* _PROBLEM TO WORK ON_: Can you rewrite these lines so that every "Küche" becomes "Kitchen", with nothing else changed? Leave the pictures out of your answer.

* _PROVIDED MATERIAL_:
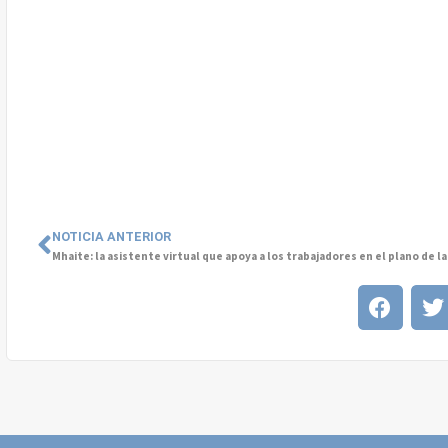
NOTICIA ANTERIOR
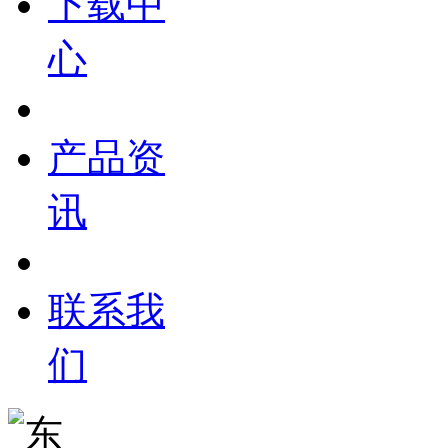
下载中
心
产品资
讯
联系我
们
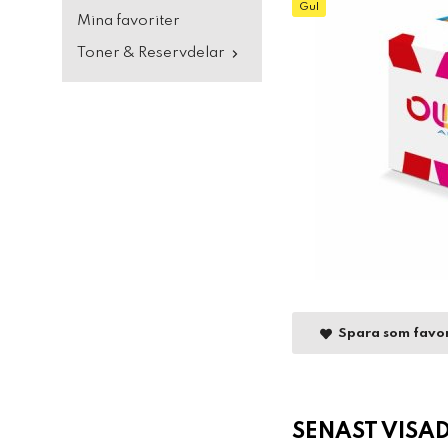
Gul
Mina favoriter
Toner & Reservdelar
Spara som favor
SENAST VISA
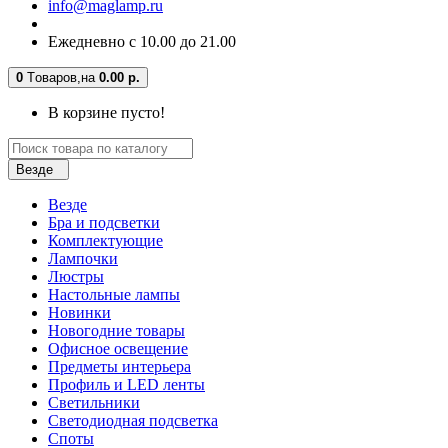
info@maglamp.ru
Ежедневно с 10.00 до 21.00
0
Tоваров,
на
0.00 р.
В корзине пусто!
Везде
Везде
Бра и подсветки
Комплектующие
Лампочки
Люстры
Настольные лампы
Новинки
Новогодние товары
Офисное освещение
Предметы интерьера
Профиль и LED ленты
Светильники
Светодиодная подсветка
Споты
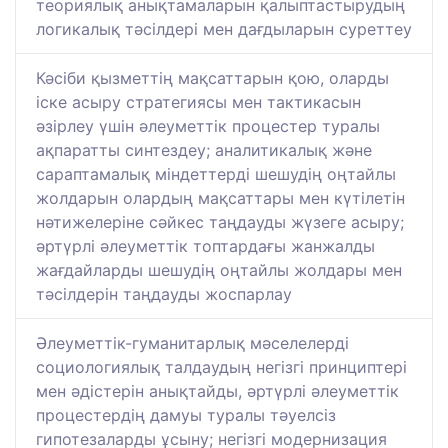
теориялық анықтамаларын қалыптастырудың
логикалық тәсілдері мен дағдыларын суреттеу
Кәсіби қызметтің мақсаттарын қою, оларды
іске асыру стратегиясы мен тактикасын
әзірлеу үшін әлеуметтік процестер туралы
ақпаратты синтездеу; аналитикалық және
сараптамалық міндеттерді шешудің оңтайлы
жолдарын олардың мақсаттары мен күтілетін
нәтижелеріне сәйкес таңдауды жүзеге асыру;
әртүрлі әлеуметтік топтардағы жанжалды
жағдайларды шешудің оңтайлы жолдары мен
тәсілдерін таңдауды жоспарлау
Әлеуметтік-гуманитарлық мәселелерді
социологиялық талдаудың негізгі принциптері
мен әдістерін анықтайды, әртүрлі әлеуметтік
процестердің дамуы туралы тәуелсіз
гипотезаларды ұсыну; негізгі модернизация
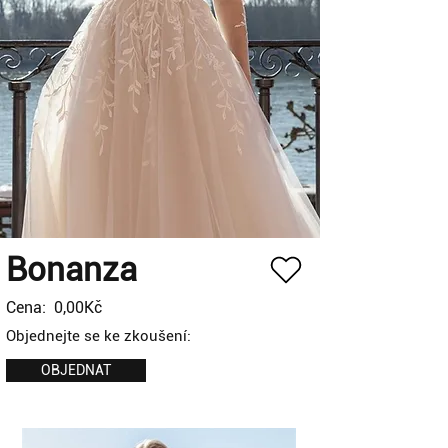
Bonanza
Cena:
0,00Kč
Objednejte se ke zkoušení:
OBJEDNAT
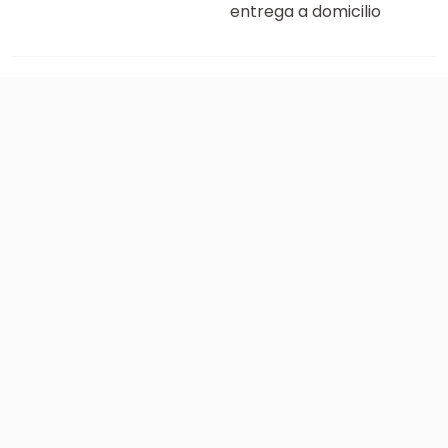
entrega a domicilio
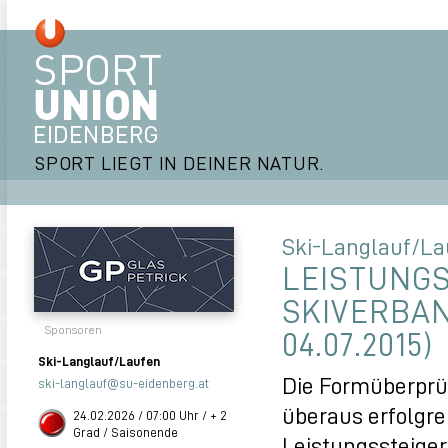
SPORT LIEGT IN DEINER NATUR.
Ski-Langlauf/La
LEISTUNGS
SKIVERBAN
Sponsoren
04.07.2015)
Ski-Langlauf/Laufen
Die Formüberprüf
ski-langlauf@su-eidenberg.at
überaus erfolgre
24.02.2026 / 07:00 Uhr / + 2
Grad / Saisonende
Leistungssteige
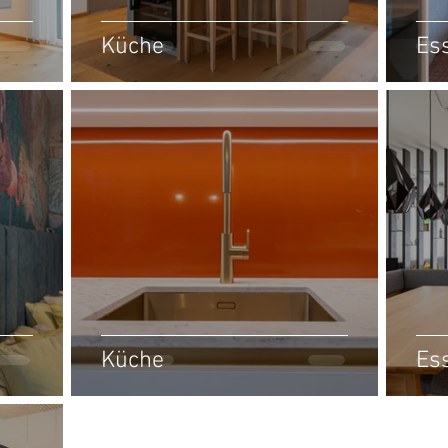
Küche
Es
Küche
Es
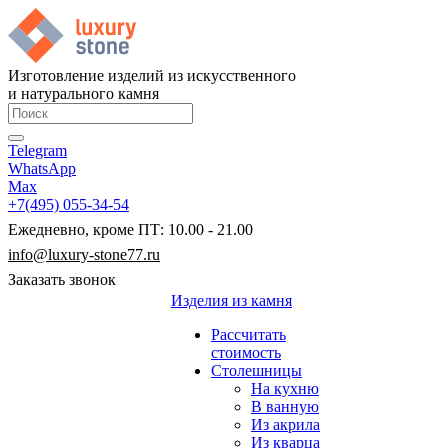
Изготовление изделий из искусственного
и натурального камня
Telegram
WhatsApp
Max
+7(495) 055-34-54
Ежедневно, кроме ПТ: 10.00 - 21.00
info@luxury-stone77.ru
Заказать звонок
Изделия из камня
Рассчитать
стоимость
Столешницы
На кухню
В ванную
Из акрила
Из кварца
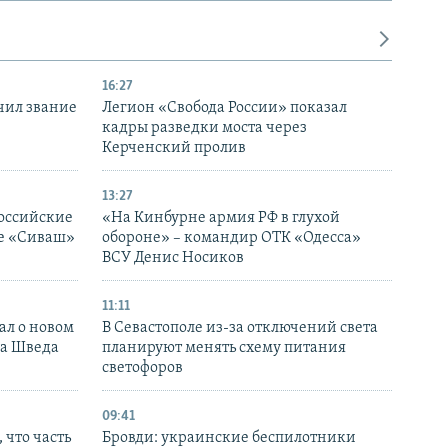
16:27
чил звание
Легион «Свобода России» показал
кадры разведки моста через
Керченский пролив
13:27
оссийские
«На Кинбурне армия РФ в глухой
ке «Сиваш»
обороне» – командир ОТК «Одесса»
ВСУ Денис Носиков
11:11
ал о новом
В Севастополе из-за отключений света
ка Шведа
планируют менять схему питания
светофоров
09:41
 что часть
Бровди: украинские беспилотники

* _SOLUTION FOR THIS EXERCISE_:
NOTICIA ANTERIOR
下载中
心
产品资
讯
联系我
们
Gul
Mina favoriter
Toner & Reservdelar
Spara som favor
SENAST VISA
info@maglamp.ru
Ежедневно с 10.00 до 21.00
0
Tоваров,
на
0.00 р.
В корзине пусто!
Везде
Везде
Бра и подсветки
Комплектующие
Лампочки
Люстры
Настольные лампы
Новинки
Новогодние товары
Офисное освещение
Предметы интерьера
Профиль и LED ленты
Светильники
Светодиодная подсветка
Споты
теориялық анықтамаларын қалыптастырудың
логикалық тәсілдері мен дағдыларын суреттеу
Кәсіби қызметтің мақсаттарын қою, оларды
іске асыру стратегиясы мен тактикасын
әзірлеу үшін әлеуметтік процестер туралы
ақпаратты синтездеу; аналитикалық және
сараптамалық міндеттерді шешудің оңтайлы
жолдарын олардың мақсаттары мен күтілетін
нәтижелеріне сәйкес таңдауды жүзеге асыру;
әртүрлі әлеуметтік топтардағы жанжалды
жағдайларды шешудің оңтайлы жолдары мен
тәсілдерін таңдауды жоспарлау
Әлеуметтік-гуманитарлық мәселелерді
социологиялық талдаудың негізгі принциптері
мен әдістерін анықтайды, әртүрлі әлеуметтік
процестердің дамуы туралы тәуелсіз
гипотезаларды ұсыну; негізгі модернизация
Bonanza
Cena:
0,00Kč
Objednejte se ke zkoušení:
OBJEDNAT
entrega a domicilio
SPORT LIEGT IN DEINER NATUR.
Ski-Langlauf/La
LEISTUNGS
SKIVERBAN
Sponsoren
04.07.2015)
Ski-Langlauf/Laufen
Die Formüberprüf
ski-langlauf@su-eidenberg.at
überaus erfolgre
24.02.2026 / 07:00 Uhr / + 2
Grad / Saisonende
Leistungssteige
Kitchen
Es
Kitchen
Es
Изготовление изделий из искусственного
и натурального камня
Telegram
WhatsApp
Max
+7(495) 055-34-54
Ежедневно, кроме ПТ: 10.00 - 21.00
info@luxury-stone77.ru
Заказать звонок
Изделия из камня
Рассчитать
стоимость
Столешницы
На кухню
В ванную
Из акрила
Из кварца
16:27
чил звание
Легион «Свобода России» показал
кадры разведки моста через
Керченский пролив
13:27
оссийские
«На Кинбурне армия РФ в глухой
ке «Сиваш»
обороне» – командир ОТК «Одесса»
ВСУ Денис Носиков
11:11
ал о новом
В Севастополе из-за отключений света
ка Шведа
планируют менять схему питания
светофоров
09:41
 что часть
Бровди: украинские беспилотники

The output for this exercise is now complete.